TASK DETAILS: Leave every image out, and print the remaining lines below exactly.
━━━ COLLECTED DATA
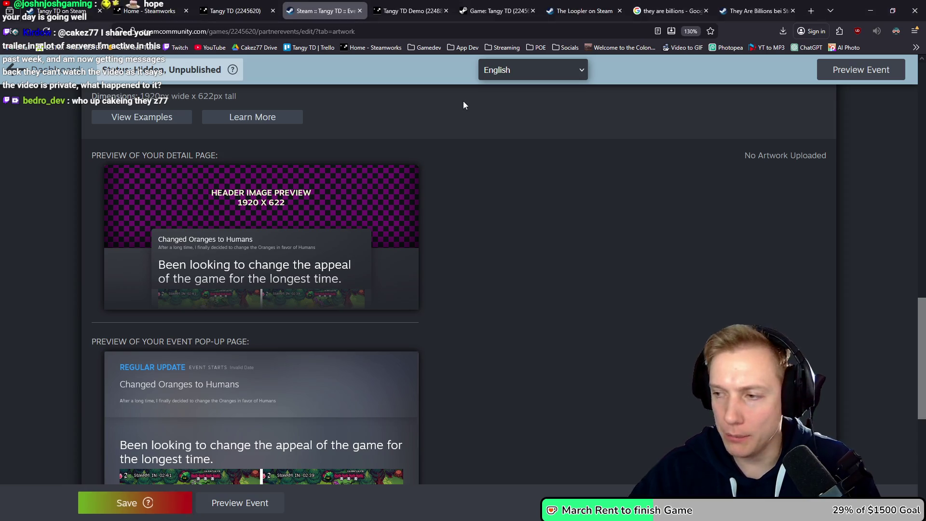
# Open YouTube from the bookmarks in a new browser tab.
pyautogui.middleClick(212, 47)
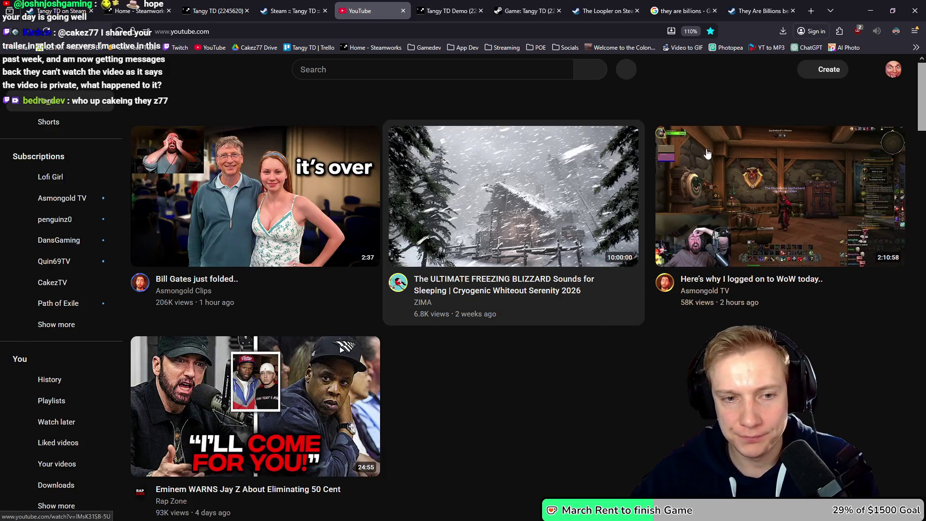
# In YouTube Studio Content, copy the Tangy TD Gameplay Trailer's shareable link.
pyautogui.click(893, 69)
━━━━━━
SOLUTION:
# Open YouTube from the bookmarks in a new browser tab.
pyautogui.middleClick(212, 47)
# In YouTube Studio Content, copy the Tangy TD Gameplay Trailer's shareable link.
pyautogui.click(893, 69)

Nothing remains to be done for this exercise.